LOS ANGELES (AP) — Dev Patel knows how special a film like "Lion" is. He's been waiting nearly 8 years, since his breakout in "Slumdog Millionaire," for a role as substantive and soulful as Saroo Brierley, an Indian man who was lost as a 5-year-old, adopted and raised by Australian parents, and who, 25 years later, used Google Earth to retrace his steps to his hometown and his birthmother, not knowing the name of either.
"I read an article about it somewhere, I'm not quite sure where, and I was completely mesmerized," Patel said.
It's why the 26-year-old pursued the part so aggressively, showing up at screenwriter Luke Davies's doorstep before the script was even finished, and, after winning the part, taking a full eight months to prepare. Not only did the rail-thin Patel bulk up to play the sporty Saroo, grow his hair out, and learn a difficult Australian accent, but he also fully immersed himself into the emotional and spiritual reality of the man.
"I traveled the trains in India. I wrote a diary. I went to orphanages. I'd watched every piece of material about (Brierley) out there on Google and YouTube. When I met him I felt like, 'God I've known you for eight, nine, months already,'" Patel recalled. "The first thing I said was, 'You found a needle in a haystack from space. You literally did that.' And he started laughing."

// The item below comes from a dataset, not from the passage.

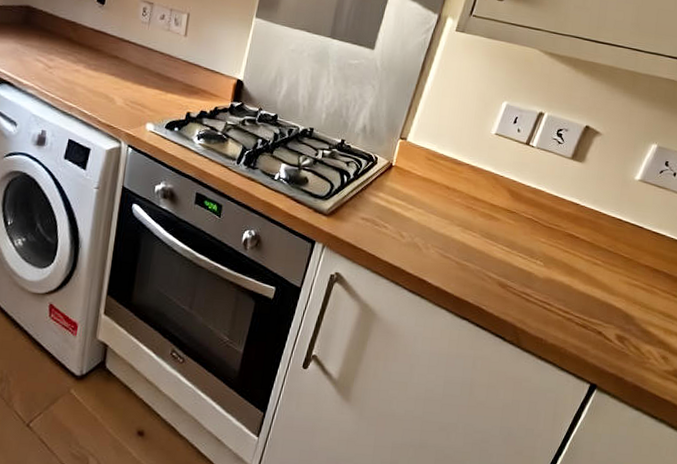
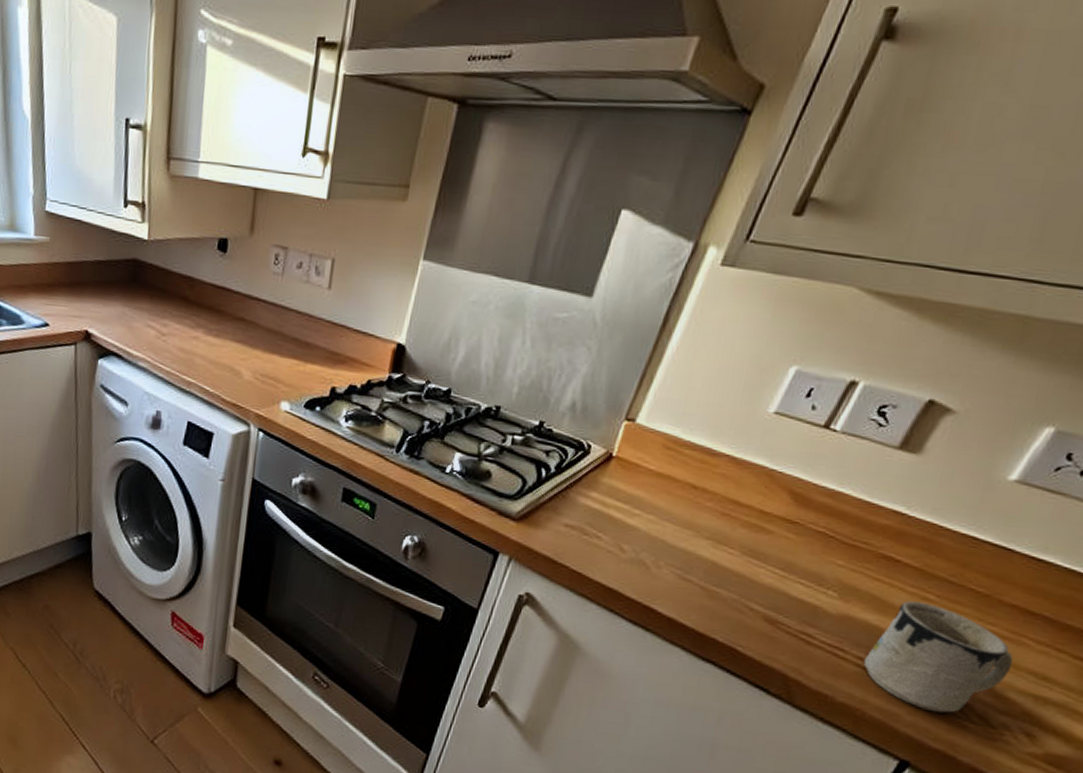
mug: none [562,266,650,346] -> present [863,601,1014,713]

Brierley and Patel had to go much deeper than that, though. This is not a simple boy goes home story. Brierley's traumatic separation from his home and his mother and struggle to survive on his own is contrasted by his then comfortable upbringing in Australia with supportive and loving adoptive parents. His past is something that he represses for years, until it becomes a ghost so undeniable that he must do everything he can to find his mother.
"We sat down and spoke about this idea of guilt. He spoke about astral traveling with me. We got very meta in a way," Patel said. "He could remember these things so vividly because every single night he would walk those streets home to his mother. That's how he could remember it."
It's one of those stranger-than-fiction stories that begs for cinematic treatment.
"I can't say that the majority or even half the movie is sensationalized. It really isn't. It actually happened in real life," Brierley said.
On set, director Garth Davis pushed Patel deeper into Brierley's pain. He had Patel watch the actor playing the 5-year-old Brierley (newcomer Sunny Pawar) so that there were specific memories to draw on. He threw him into big scenes right off the bat (they shot the very last scene first), and he made him do "hippie" mental exercises like staring into a mirror for a half hour before coming to set one day.
"The first two minutes were excruciating, because when you do that, you're usually brushing your teeth or popping a pimple or something and then the next 20 minutes all of a sudden I got sucked into this sort of trance-like state and I couldn't recognize the person staring back at me," Patel said. "I looked like my father, I looked like my mother. And I went to set visibly shaken. I was like 'Garth, I feel like a fool, like I don't know who I am. I think that the task went horribly wrong.' He looked at me and said, 'that's exactly what you should feel. Your body is just a shell but your soul is ever-changing. I was like 'whoa.'"
It was all in service of capturing the essence of Brierley, who Patel knows he doesn't look like.
"I really relate to characters kind of going against the odds and underdogs who show perseverance," Patel said, although he doesn't like direct comparisons with "Slumdog Millionaire."
For Patel, the stories represent completely different journeys — Brierley is a modern Australian man who remembers little of his Indian identity.
Patel is already fully on the awards trail for "Lion." He's done this before, but now has a bit of experience under his belt and is no longer that wide-eyed 18-year-old. He said he's taking advantage of the opportunity to talk to and learn from his fellow actors on the same path.
"The first time around I was so beautifully naive about it. I look at Sunny and I can relate to it. He met Bill Clinton the other day and I don't quite think it dawned on him who the man was he was meeting," Patel said, laughing.
Ultimately, Patel is just grateful that he was able to stretch beyond "your usual quirky best friend character role or like tech extraordinaire."
"Stories like this, they're so few and far between especially for a British Indian guy like myself," he said. "I think everyone faces a stereotype ... I don't want to make it about that. It's just my thought process of throwing absolutely everything at this role. I knew how precious it was."